Смогу ли я жить в мире, где нет тебя? В мире, где от тебя останется лишь воспоминание? Будут ли пробуждения от прикосновения твоего холодного языка в ожидании того мгновения, когда твое тело примет меня, как вода, и я утону в твоем объятии, превратившись в обитателя бездны. Но постель моя остается пустой, простыни не хранят твоего тепла, а сердце одинокой птицей трепещет в груди. И ждут меня бессонные ночи с тяжелым забытьем перед восходом солнца.
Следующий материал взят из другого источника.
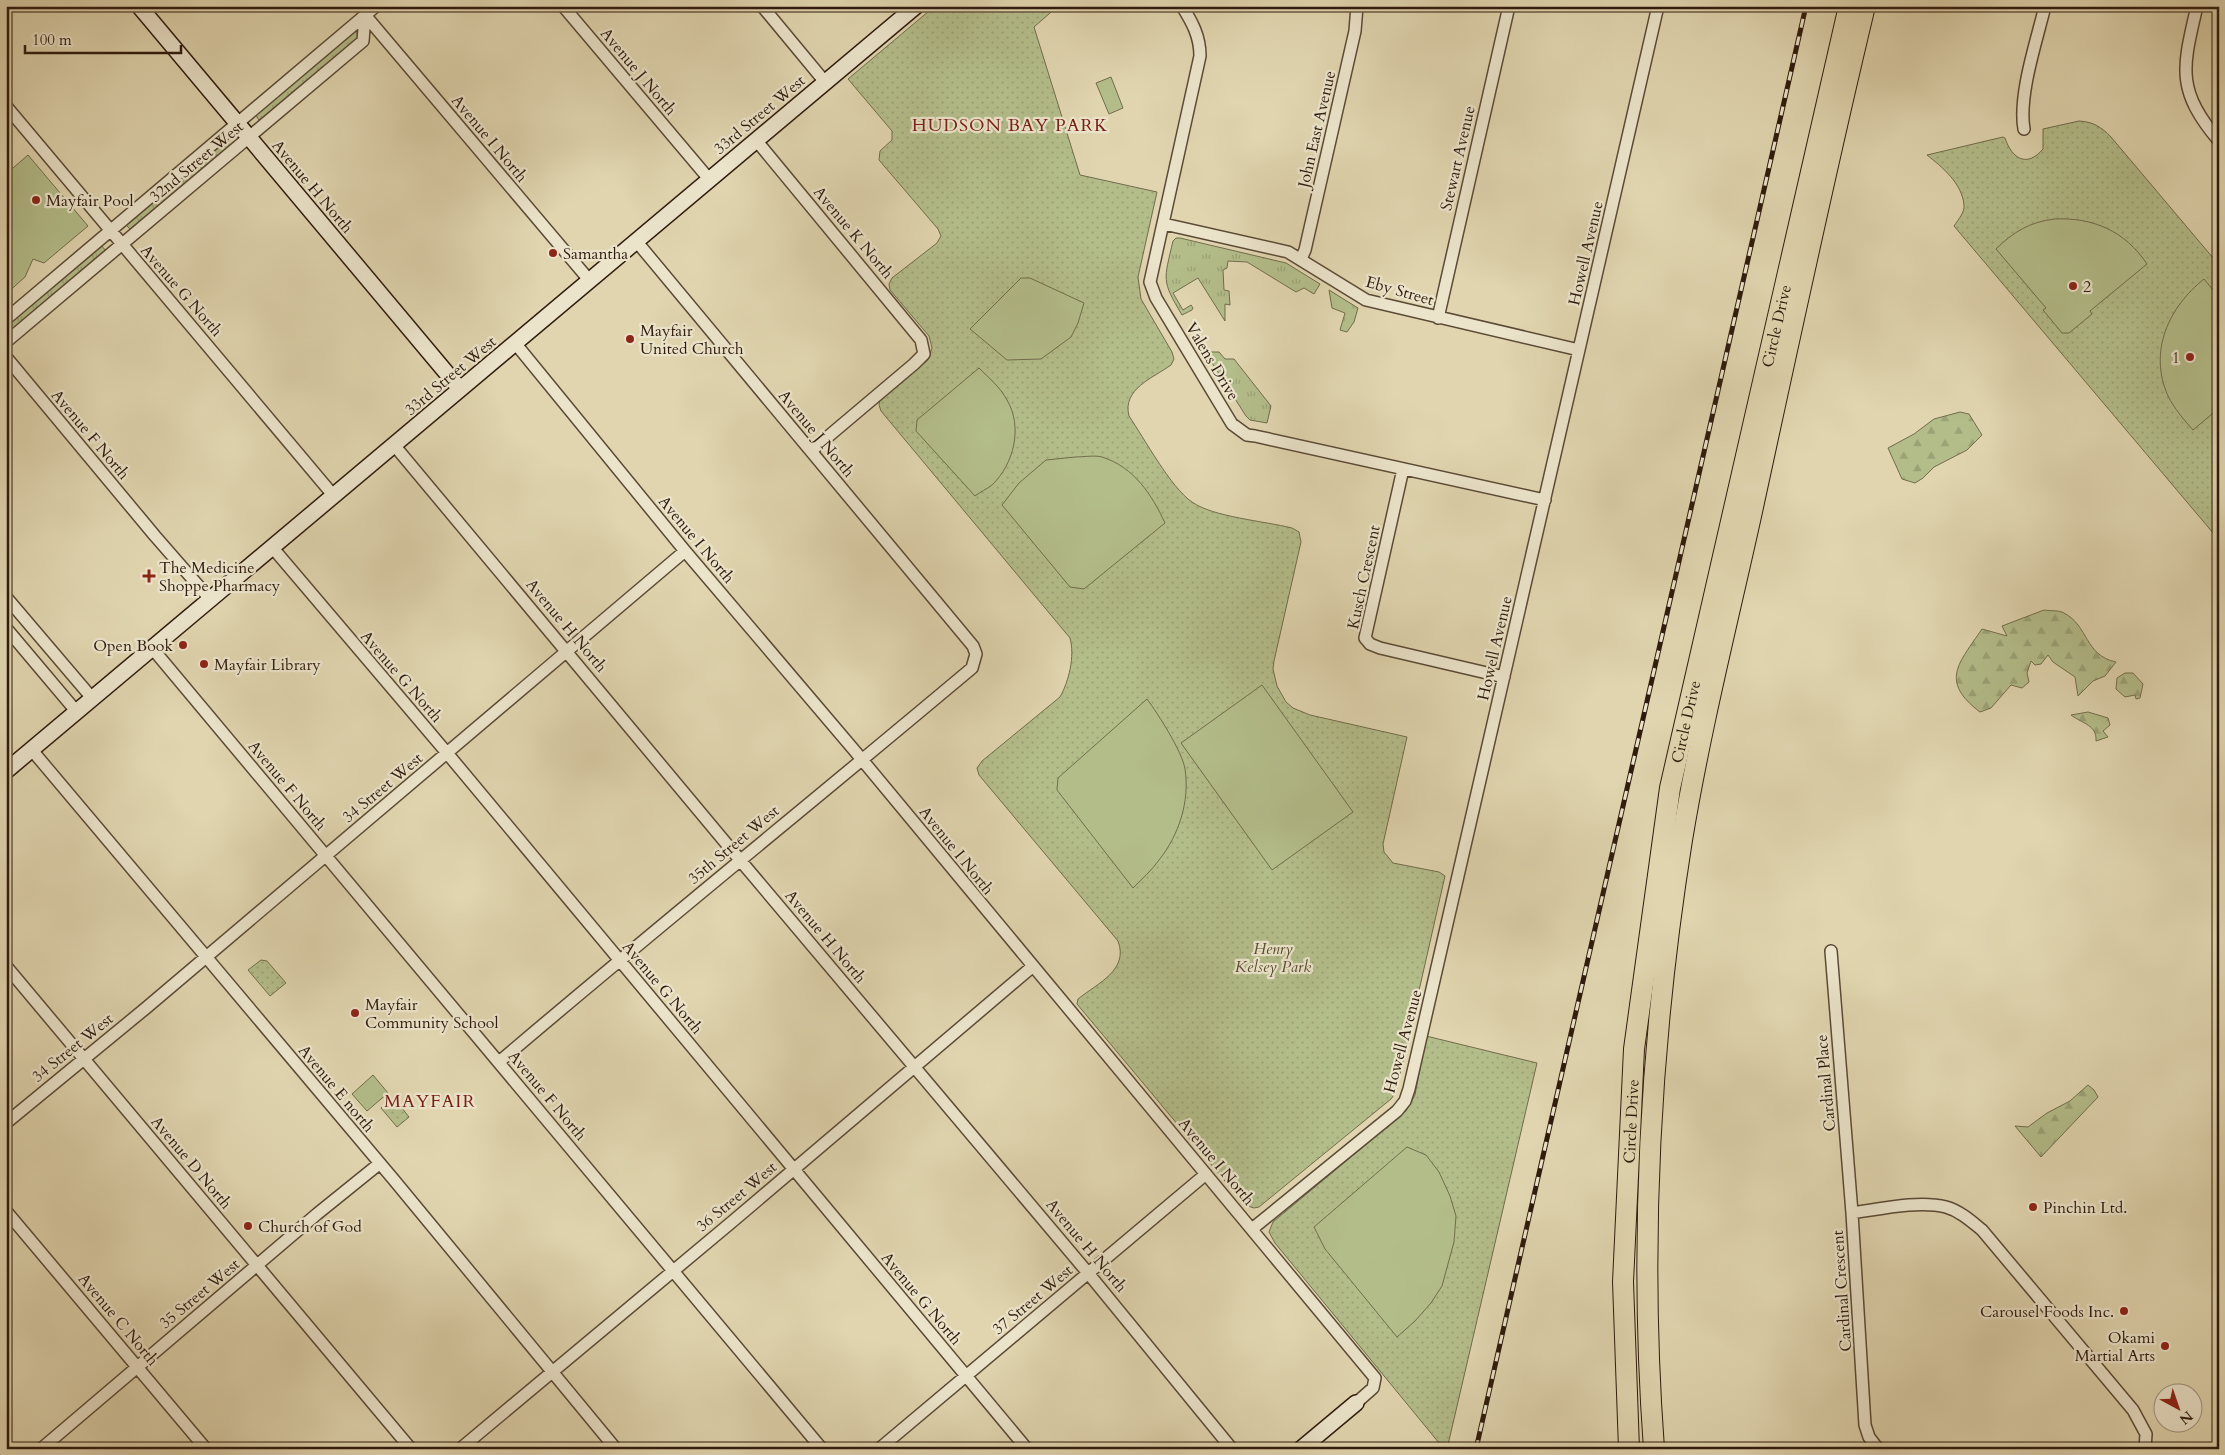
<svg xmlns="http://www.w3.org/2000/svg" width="2225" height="1455" font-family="Cardo,serif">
<defs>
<pattern id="grass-tufts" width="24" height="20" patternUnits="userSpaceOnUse" patternTransform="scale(1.25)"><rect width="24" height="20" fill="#b3bd8a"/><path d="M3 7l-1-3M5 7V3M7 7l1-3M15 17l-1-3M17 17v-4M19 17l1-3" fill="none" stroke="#9aa276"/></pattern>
<pattern id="forest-firs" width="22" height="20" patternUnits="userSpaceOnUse" patternTransform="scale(1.25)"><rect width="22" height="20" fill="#b3bd8a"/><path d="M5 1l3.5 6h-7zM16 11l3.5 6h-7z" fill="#9aa276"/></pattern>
<pattern id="park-dots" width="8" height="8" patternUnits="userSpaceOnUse" patternTransform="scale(1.25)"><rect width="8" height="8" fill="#b3bd8a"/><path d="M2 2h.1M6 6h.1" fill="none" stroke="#9aa276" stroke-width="1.8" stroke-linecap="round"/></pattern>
</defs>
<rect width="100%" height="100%" fill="#e0d5af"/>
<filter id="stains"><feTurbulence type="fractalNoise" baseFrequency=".004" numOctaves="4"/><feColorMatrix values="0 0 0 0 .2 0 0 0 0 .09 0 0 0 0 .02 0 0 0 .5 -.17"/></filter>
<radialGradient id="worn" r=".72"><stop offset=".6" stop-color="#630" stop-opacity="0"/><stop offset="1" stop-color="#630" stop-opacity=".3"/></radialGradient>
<path fill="url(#grass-tufts)" stroke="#716c4c" d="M354,30L360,37L262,120H259L255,114Z
M225,140L230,146L130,229L125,224Z
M1176,238H1180L1286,263L1320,284L1314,294L1304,288L1296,292L1247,262L1228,261L1227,268L1223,270L1224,290L1229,291L1230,305L1225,304V321L1198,278L1173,293L1183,310L1191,305L1193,308L1192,310L1182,315C1161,280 1164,280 1173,241Z
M100,244L106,251L8,333L6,322Z
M1329,290L1358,308L1354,322L1347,332L1340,330L1345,313L1332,308Z
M1205,352H1219L1225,359H1234L1271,406L1267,423L1250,420L1246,416Z"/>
<path fill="url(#forest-firs)" stroke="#716c4c" d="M1960,412L1969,414L1982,435L1967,450L1934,467L1923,478L1915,483L1902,479L1888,448L1914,434L1934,419Z
M2044,610C2050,611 2059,610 2064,613C2089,626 2084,655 2116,662L2105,676L2093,681L2078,696L2075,677L2053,662L2048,655L2041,664L2035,665L2031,661L2027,673L2029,682L2022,688L2011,685L1991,708L1980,712C1939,681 1959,663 1982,629L2007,636L2002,626Z
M2125,673H2133L2143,684L2140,698L2136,699L2135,695L2125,697L2116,689L2117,678Z
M2088,712L2108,718L2110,725L2103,731L2108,737L2096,741C2097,725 2083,724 2071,715Z
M2088,1085L2094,1090L2098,1097L2041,1157L2015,1126L2028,1127L2047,1113L2070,1101Z"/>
<path fill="url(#park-dots)" stroke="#716c4c" d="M935,6H1058L1034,27L1080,175L1157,192L1138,277L1141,299L1172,352L1174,359L1171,365C1153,378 1122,389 1129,416C1144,438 1171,488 1192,502C1213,517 1264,521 1292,528L1299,532L1301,542L1274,661L1273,669L1277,686L1286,702L1293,708L1310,715L1407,737L1383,844L1384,852L1393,863L1439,872L1445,876L1396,1092L1391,1099L1259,1207L1254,1208L1245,1205L1077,1004L1078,999C1098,983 1129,970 1118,941L979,775L977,768L982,761L1060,697C1069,681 1075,656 1070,638L881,411L879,405L880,399L928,360L932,348L929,336L890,290L889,284L892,278L937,243L941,236L938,229L879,160L880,151L892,140V131L848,79Z
M2079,121C2094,122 2101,127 2111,137L2219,265V427L2213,432L2219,439V540L1954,226C1958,220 1965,212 1964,205C1962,183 1942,167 1927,155L2003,137L2005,138C2012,159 2027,168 2043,149V129Z
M261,960L267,961L286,983L270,996L248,970Z
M1426,1036L1537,1063L1447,1449H1444L1275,1243L1269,1232L1273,1222L1406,1111L1415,1095Z
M387,1103H398L409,1117L397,1127L381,1108Z"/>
<path fill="#b3bd8a" stroke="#716c4c" d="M1111,77L1123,108L1109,114L1096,83Z
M28,155L88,226L44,263L33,259L25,277L6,294V174Z
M2054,219C2093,217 2125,231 2147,264L2090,311L2092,314L2069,333H2062L2043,310L2046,308L1996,249C2013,232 2030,222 2054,219Z
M1021,278H1030L1084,303L1078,323L1071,337L1041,359L1007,360L970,329Z
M2204,279L2219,297V408L2193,430C2184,420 2174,408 2168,396C2148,351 2169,307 2204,279Z
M979,368C989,378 1000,387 1007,400C1023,427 1014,464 992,485C987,489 980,492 975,496L916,431L917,420Z
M1075,457C1083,457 1095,455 1102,457C1134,467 1152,495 1165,523L1084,589L1070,587L1002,505L1019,483L1046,460Z
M1262,685L1353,812L1272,870L1181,743Z
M1147,699C1158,714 1182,751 1185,769C1190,801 1179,835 1159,860C1152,870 1142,879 1133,888L1057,790L1058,778Z
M373,1075L388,1093L367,1111L352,1094Z
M1407,1147L1426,1155L1439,1172L1450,1196L1456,1216L1454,1242L1442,1286L1431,1303L1415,1321L1397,1337L1325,1249L1314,1227Z"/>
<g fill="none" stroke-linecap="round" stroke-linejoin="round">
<g stroke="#5b4a36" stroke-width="14">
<path id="street" d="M563,6L709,179
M762,6L825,82
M1182,6C1192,22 1200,36 1200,56L1150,282L1156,298L1232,424L1247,435L1255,436L1545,500
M2197,6C2183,67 2175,89 2219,141
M365,15L590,281
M6,106L333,495
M2024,129C2018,95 2037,40 2045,6
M756,140L921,340L924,354L914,364L811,451
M1164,224L1288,252L1366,300L1579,350
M1301,259L1305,250L1355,31L1357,6
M1438,318L1509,6
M6,319L376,6
M6,342L363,41L365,15
M515,343L685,551L854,750L1375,1378L1373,1388L1356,1403
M6,357L155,536L210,599
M394,445L740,860L1088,1273L1232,1449
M1403,469L1365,638L1370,644L1380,648L1504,677
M272,547L447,753L1027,1449
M6,597L92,698
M6,628L76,711
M152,648L822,1449
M31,749L394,1180L616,1449
M1831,951L1852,1213L1865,1425L1869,1437L1878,1449
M6,966L411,1449
M499,1062C655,929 815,800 972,668L976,654L973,646L637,242
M6,1123L146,1008L685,551
M6,1211L206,1449
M1852,1213C1880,1209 1919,1200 1946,1207C1960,1211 1971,1221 1982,1230L2133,1410L2146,1434L2145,1449
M1252,1229L1397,1111L1405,1101L1409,1089L1658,6
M41,1449L317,1214L379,1164
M460,1449L733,1221L1032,967
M879,1449L1206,1174"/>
</g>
<g stroke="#2f1b0d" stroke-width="18">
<path id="secondary" d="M139,6L460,389
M6,771L916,6
M1301,1449L1356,1403"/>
</g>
<g stroke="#2f1b0d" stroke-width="22">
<g id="highway">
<path id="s1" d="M1629,1449L1623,1282L1634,1049L1670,788L1849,6"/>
<path d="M1654,1449C1639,1246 1650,1041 1682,840C1700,731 1727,624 1751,516C1788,346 1824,176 1865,6"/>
</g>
</g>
<use href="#street" stroke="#ebe4cb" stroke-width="11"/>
<use href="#secondary" stroke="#ebe4cb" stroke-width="15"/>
<use href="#highway" stroke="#e0d5af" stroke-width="20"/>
<g stroke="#2f1b0d" stroke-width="5">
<path id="rail" d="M1476,1449L1806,6"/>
</g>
<use href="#rail" stroke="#ebe4cb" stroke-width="3" stroke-dasharray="9" stroke-linecap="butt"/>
</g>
<g fill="#8f2418" stroke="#ebe4cb" stroke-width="2">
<circle cx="36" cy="200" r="5"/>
<circle cx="553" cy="253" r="5"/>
<circle cx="2073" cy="286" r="5"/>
<circle cx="630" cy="339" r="5"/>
<circle cx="2190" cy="357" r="5"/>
<path d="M146.5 568.5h5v5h5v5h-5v5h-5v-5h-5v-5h5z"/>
<circle cx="183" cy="645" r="5"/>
<circle cx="204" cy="664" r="5"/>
<circle cx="355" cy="1013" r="5"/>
<circle cx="2033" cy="1207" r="5"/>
<circle cx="248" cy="1226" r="5"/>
<circle cx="2124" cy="1311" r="5"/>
<circle cx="2165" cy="1346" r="5"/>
</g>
<g text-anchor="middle" stroke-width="4.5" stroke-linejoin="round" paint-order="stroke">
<g font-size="16" fill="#2f1b0d" stroke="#ebe4cb">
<text transform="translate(639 71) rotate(50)" y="6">Avenue J North</text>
<text transform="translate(759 114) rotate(-40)" y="6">33rd Street West</text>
<text transform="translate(1316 129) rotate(-77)" y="6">John East Avenue</text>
<text transform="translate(490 138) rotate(50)" y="6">Avenue I North</text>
<text transform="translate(1457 158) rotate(-77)" y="6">Stewart Avenue</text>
<text transform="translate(196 161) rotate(-40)" y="6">32nd Street West</text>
<text transform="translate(313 186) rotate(50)" y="6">Avenue H North</text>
<text transform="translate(854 232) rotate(50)" y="6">Avenue K North</text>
<text transform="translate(1585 253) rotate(-77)" y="6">Howell Avenue</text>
<text transform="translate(182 290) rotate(49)" y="6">Avenue G North</text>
<text transform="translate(1400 290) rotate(16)" y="6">Eby Street</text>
<text dy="6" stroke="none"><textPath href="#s1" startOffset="1138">Circle Drive</textPath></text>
<text transform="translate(1213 361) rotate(59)" y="6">Valens Drive</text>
<text transform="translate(450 375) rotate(-40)" y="6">33rd Street West</text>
<text transform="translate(817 433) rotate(50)" y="6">Avenue J North</text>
<text transform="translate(91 434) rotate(50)" y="6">Avenue F North</text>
<text transform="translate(697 539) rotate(50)" y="6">Avenue I North</text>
<text transform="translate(1363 577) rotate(-78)" y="6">Kusch Crescent</text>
<text transform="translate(567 625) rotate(50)" y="6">Avenue H North</text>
<text transform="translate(1494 648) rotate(-77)" y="6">Howell Avenue</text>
<text transform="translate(402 676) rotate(49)" y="6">Avenue G North</text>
<text dy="6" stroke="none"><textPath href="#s1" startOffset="732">Circle Drive</textPath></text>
<text transform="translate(288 785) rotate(50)" y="6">Avenue F North</text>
<text transform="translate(382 787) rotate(-40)" y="6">34 Street West</text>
<text transform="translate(733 844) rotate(-40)" y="6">35th Street West</text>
<text transform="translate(957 850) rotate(51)" y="6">Avenue I North</text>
<text transform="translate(826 936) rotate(50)" y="6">Avenue H North</text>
<text transform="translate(663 987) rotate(50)" y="6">Avenue G North</text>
<text transform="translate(1402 1041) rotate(-75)" y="6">Howell Avenue</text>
<text transform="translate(72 1047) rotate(-39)" y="6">34 Street West</text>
<text transform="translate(1825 1083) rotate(-95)" y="6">Cardinal Place</text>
<text transform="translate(337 1088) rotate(50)" y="6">Avenue E north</text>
<text transform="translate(548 1095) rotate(50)" y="6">Avenue F North</text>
<text dy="6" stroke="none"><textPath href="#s1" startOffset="328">Circle Drive</textPath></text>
<text transform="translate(1217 1161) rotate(50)" y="6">Avenue I North</text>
<text transform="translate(192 1162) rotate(50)" y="6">Avenue D North</text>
<text transform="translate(736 1196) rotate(-40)" y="6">36 Street West</text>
<text transform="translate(1087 1245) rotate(50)" y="6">Avenue H North</text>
<text transform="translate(1841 1291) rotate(-94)" y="6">Cardinal Crescent</text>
<text transform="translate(199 1293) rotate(-40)" y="6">35 Street West</text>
<text transform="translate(922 1298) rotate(50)" y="6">Avenue G North</text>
<text transform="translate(1032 1299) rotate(-40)" y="6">37 Street West</text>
<text transform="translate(119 1319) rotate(50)" y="6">Avenue C North</text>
</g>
<g font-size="16" fill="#2f1b0d" stroke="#ebe4cb" text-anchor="start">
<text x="46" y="206">Mayfair Pool</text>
<text x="563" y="259">Samantha</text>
<text x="2083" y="292">2</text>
<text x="640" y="336">Mayfair<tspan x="640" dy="18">United Church</tspan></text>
<text x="2180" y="363" text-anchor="end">1</text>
<text x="159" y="573">The Medicine<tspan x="159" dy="18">Shoppe Pharmacy</tspan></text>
<text x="173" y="651" text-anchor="end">Open Book</text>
<text x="214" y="670">Mayfair Library</text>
<text x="365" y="1010">Mayfair<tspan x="365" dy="18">Community School</tspan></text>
<text x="2043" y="1213">Pinchin Ltd.</text>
<text x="258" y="1232">Church of God</text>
<text x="2114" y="1317" text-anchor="end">Carousel Foods Inc.</text>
<text x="2155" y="1343" text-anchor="end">Okami<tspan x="2155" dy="18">Martial Arts</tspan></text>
</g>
<g font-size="16" font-style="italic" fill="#574c32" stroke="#ebe4cb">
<text x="1273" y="954">Henry<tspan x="1273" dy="18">Kelsey Park</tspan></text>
</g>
<g font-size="18" letter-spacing="1" fill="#7a1f14" stroke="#ebe4cb">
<text x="1010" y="131">HUDSON BAY PARK</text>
<text x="430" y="1107">MAYFAIR</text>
</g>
</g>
<rect width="2225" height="1455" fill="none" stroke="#e0d5af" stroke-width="25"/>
<rect x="8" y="8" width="2210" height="1440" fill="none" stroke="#2f1b0d" stroke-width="2.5"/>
<rect x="12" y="12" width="2200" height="1430" fill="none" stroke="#2f1b0d"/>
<g transform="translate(2178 1408) rotate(140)"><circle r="24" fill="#ebe4cb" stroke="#a0947f"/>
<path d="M0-4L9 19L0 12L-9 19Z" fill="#8f2418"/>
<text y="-8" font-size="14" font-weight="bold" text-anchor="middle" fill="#2f1b0d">N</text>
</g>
<path d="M25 45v8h156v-8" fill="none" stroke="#2f1b0d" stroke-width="2.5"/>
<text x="32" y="45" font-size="15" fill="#2f1b0d" stroke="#ebe4cb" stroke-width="4" paint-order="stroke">100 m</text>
<rect width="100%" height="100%" filter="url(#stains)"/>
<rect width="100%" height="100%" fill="url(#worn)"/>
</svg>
Друзья зовут меня присоединиться к их играм и празднествам, к утонченным радостям Домов Удовольствия. Но что мне их удовольствия? Я одинок и призываю тебя, без тебя я засохну, как растение без воды. И я поведаю о тебе, ибо это единственная возможность бросить вызов времени, я поведаю о тебе и о нашей жизни, мое дитя, мой звереныш, частичка моего безумия, мой иной мир.
I
Словик не любил то общество, в котором жил. Но не сразу осознал это. В этом обществе никто не задавал вопросов самому себе. Впрочем и Словик пришел к этому случайно. Долгое время он жил словно в коконе, свитом вокруг него тем обществом, к которому принадлежал. Ему не приходило в голову, что в коконе живут лишь личинки. Но однажды что-то щелкнуло в его голове. Когда Словику исполнилось двадцать пять лет, он стал задумываться о жизни. Поводом послужил один из кризисов безволия, которые временами обрушиваются на людей, несмотря на гипновнушение и усилия психогидов. У Словика выявили «депрессивные» черты — древний психологический сбой, почти не существовавший в эту эпоху. Ему прописали эйфоризанты, в несколько дней поднявшие его тонус. Но за краткий период недомогания Словик начал задумываться. И после выздоровления не забыл своих раздумий, сделав для себя главный вывод, — жить скучно.
Друзья перестали понимать его. Даже Мико, самый близкий из них. Иногда Словику не хотелось никого видеть, он запирался дома и проводил время в музыкальной комнате. Когда музыка надоедала, он садился в реактомобиль и на полной скорости гонял по верхним трассам, что давало ему какое-то ощущение свободы и полноты жизни.
Неприятности Словика были связаны с невозможностью добиться желаемого. Хотя он и сам не знал, чего желает. У него было все: он мог удовлетворить любой каприз, любое желание. Он не знал, счастлив он или нет. Вообще понятие счастья встречалось только в исторических произведениях, посвященных Древнему Времени. Теперь «несчастных» не было, а смысл слов «счастье» и «любовь» безнадежно устарел. Вместо них использовались новые слова «комфорт» и «удовольствие». Словик пользовался абсолютным комфортом, а источников удовольствия было не счесть. И все же ему частенько хотелось очутиться в XX веке, когда все было до примитивности просто. Правда, ему советовали не верить легендам, ибо на самом деле то была эпоха кровавого безумия и варварства. И все же для Словика XX век стал символом прежнего мира, мира, когда Земля была еще Землей. После Ужасных Лет человек покончил с войнами, приручил все источники энергии, начал путешествовать в космосе, встретил множество иных форм жизни, а планету превратил в огромный сад. Жизнь людей стала сплошным развлечением, беззаботным досугом. Но Словик пресытился ею.